There are always plenty of points to be made questioning the sustainability of any elite statistical run, but we must still allow for the possibility that a performance is unique because a player is unique. Beyond hitting ability, if we didn’t care about word count, we could talk all day about Moncada’s defense, sprint speed, and base-running all ranking in the top-5 among starting third basemen in Major League Baseball. When looking at the complete package, an explanation for out-of-the-ordinary results doesn’t always need to be overly complex.
We think it’s worth gently pointing out a place where data without context can lead anyone astray. We simply thought it was a bold statement to assert that despite excellent outcomes, elite underlying metrics and passing the eye test with flying colors, Moncada “got lucky everywhere” because of two regression plots with four total variables. Few relationships in baseball are one-to-one, and it doesn’t make sense to draw massive conclusions based on a single low r-squared (or two). We can’t know if any single variable is a significant predictor of anything without accounting for the myriad of other factors that play a role in explaining a dependent variable. Outcomes in baseball are murky enough that null hypothesis testing is rarely as straightforward as we’d like it to be.
Even if there is a high r-squared while accounting for several variables, context is still everything in baseball and statistics. There’s a rigorous methodology to using a regression analysis to defend a hypothesis, and it’s only really necessary when we need large-scale insight on something we’re not otherwise seeing. With Moncada, the answers are in the batted ball profile, expected stats, and, yes, the eye test. Regression analyses just seem like a little overkill.
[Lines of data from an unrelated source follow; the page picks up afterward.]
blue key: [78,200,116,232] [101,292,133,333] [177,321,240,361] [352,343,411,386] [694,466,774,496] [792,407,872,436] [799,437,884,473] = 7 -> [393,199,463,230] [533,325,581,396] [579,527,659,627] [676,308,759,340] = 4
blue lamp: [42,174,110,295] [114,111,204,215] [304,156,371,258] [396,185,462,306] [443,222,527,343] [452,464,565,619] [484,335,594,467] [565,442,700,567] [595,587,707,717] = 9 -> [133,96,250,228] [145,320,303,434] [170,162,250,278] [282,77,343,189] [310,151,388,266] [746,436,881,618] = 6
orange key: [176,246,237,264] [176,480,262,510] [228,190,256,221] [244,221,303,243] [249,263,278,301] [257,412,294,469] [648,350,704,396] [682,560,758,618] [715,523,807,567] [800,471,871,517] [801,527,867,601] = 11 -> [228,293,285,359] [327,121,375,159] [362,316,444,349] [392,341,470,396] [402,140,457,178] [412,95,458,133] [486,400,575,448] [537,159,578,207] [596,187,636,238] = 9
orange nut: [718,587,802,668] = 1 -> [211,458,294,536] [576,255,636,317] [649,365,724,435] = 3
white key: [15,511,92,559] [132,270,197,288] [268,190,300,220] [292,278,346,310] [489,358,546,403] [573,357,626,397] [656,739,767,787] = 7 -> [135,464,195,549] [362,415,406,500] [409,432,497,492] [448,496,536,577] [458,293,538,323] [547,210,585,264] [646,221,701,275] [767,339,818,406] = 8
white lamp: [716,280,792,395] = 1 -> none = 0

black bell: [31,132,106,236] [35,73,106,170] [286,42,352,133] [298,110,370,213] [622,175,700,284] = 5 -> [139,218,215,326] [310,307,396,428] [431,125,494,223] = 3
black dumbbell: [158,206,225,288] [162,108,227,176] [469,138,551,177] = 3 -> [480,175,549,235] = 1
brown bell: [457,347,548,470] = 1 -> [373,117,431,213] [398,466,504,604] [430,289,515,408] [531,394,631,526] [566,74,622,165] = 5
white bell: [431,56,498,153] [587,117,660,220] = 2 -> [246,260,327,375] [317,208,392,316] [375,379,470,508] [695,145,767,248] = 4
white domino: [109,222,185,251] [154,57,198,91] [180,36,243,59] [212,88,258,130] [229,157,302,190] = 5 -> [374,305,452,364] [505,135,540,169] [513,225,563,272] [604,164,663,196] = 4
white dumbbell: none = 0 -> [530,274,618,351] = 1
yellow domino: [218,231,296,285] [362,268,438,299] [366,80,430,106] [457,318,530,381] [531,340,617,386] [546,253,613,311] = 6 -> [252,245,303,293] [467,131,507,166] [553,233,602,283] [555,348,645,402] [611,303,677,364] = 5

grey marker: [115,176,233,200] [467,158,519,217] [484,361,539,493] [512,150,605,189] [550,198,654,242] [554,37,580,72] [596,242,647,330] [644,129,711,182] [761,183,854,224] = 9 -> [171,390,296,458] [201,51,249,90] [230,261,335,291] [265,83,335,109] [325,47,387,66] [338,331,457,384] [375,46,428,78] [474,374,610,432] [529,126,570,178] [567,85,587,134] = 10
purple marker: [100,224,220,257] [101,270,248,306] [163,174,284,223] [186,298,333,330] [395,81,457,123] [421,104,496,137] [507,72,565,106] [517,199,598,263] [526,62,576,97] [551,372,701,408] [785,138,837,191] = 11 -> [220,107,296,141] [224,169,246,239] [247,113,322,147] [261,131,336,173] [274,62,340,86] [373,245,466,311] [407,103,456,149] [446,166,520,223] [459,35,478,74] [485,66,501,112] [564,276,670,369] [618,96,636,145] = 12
That being the case, when something looks like a duck, walks like a duck, swings like a duck, and has a duck’s xwOBA, we don’t need great lengths to find out whether it’s actually a duck. It sounds frighteningly old-school, but there’s no need to overthink some things. The MLB database is full of molehills waiting to be turned into mountains. We can’t say if Yoan Moncada will hit .315 or be 40% better than league average on offense, or where the precise statistical line is between meeting expectations or failing to follow up next season. But it is eminently clear to us that there’s no need to question whether he’s as talented as his stat line was impressive. So, is Yoan Moncada actually good? Yes, silly goose. He’s very good.